With the help of the Korean Bar Association, some prostitutes have begun taking ruthless brothel owners to court for violating their human rights. And as these women come forward and give testimony about being physically confined and forced into the sex trade, often to repay loans proffered by the same gangsters who own the sex clubs, the ugly realities of South Korea's sex industry are beginning to come to light. Women receiving loans from gangsters must pay ridiculously high rates of interest, making it impossible for the girls and women ever to pay them back.
Groups of sex workers from South Cholla province in the country's southwest told of being forced to perform sex for fear of suffering violence. They said they were held captive and their every move was monitored, making escape impossible.

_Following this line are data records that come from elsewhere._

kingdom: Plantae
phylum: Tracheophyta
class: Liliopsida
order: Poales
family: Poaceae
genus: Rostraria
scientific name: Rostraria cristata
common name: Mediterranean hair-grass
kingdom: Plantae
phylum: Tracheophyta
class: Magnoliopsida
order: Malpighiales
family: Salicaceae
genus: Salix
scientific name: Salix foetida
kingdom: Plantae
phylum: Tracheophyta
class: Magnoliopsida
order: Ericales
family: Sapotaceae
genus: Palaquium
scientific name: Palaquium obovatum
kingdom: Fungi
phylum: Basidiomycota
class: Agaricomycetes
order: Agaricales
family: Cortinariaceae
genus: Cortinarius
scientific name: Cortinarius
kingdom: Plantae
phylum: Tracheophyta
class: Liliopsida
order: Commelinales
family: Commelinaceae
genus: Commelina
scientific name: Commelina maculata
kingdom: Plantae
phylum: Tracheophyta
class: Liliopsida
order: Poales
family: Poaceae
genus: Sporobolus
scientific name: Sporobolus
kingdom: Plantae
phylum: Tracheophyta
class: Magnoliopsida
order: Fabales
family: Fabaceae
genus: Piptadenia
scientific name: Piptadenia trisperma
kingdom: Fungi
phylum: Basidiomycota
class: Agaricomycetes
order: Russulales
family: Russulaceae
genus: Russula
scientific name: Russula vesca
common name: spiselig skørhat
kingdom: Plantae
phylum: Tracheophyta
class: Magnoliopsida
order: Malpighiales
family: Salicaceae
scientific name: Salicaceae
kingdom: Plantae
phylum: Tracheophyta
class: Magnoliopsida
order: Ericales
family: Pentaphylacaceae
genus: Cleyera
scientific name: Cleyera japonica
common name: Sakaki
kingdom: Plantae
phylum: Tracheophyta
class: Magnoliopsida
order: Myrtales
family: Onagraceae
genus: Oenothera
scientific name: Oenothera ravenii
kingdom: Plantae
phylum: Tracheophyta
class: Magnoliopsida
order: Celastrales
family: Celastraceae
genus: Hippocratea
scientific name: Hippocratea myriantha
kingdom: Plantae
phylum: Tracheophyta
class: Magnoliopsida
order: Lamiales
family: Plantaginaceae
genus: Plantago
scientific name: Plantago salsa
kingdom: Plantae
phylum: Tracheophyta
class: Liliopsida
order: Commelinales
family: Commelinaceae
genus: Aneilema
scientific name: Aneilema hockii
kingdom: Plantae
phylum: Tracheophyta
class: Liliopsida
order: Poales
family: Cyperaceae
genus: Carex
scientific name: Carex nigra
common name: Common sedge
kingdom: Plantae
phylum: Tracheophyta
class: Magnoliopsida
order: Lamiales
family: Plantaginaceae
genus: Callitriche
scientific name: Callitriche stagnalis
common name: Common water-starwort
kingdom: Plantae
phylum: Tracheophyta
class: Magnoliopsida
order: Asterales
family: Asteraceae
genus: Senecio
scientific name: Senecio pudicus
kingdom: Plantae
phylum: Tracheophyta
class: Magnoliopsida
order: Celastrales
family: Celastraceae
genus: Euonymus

And what of the police who are sworn to uphold the law and protect the weak? According to recent reports and testimony from sex workers themselves, many police officers have long been taking payoffs from brothel owners, with some even demanding sex with prostitutes in return for turning a blind eye to the brothel's activities. In one recent incident, again in Cholla province, two police officers are being questioned, and another two sought, for allegedly having group sex with at least four junior-high-school girls working at area sex clubs.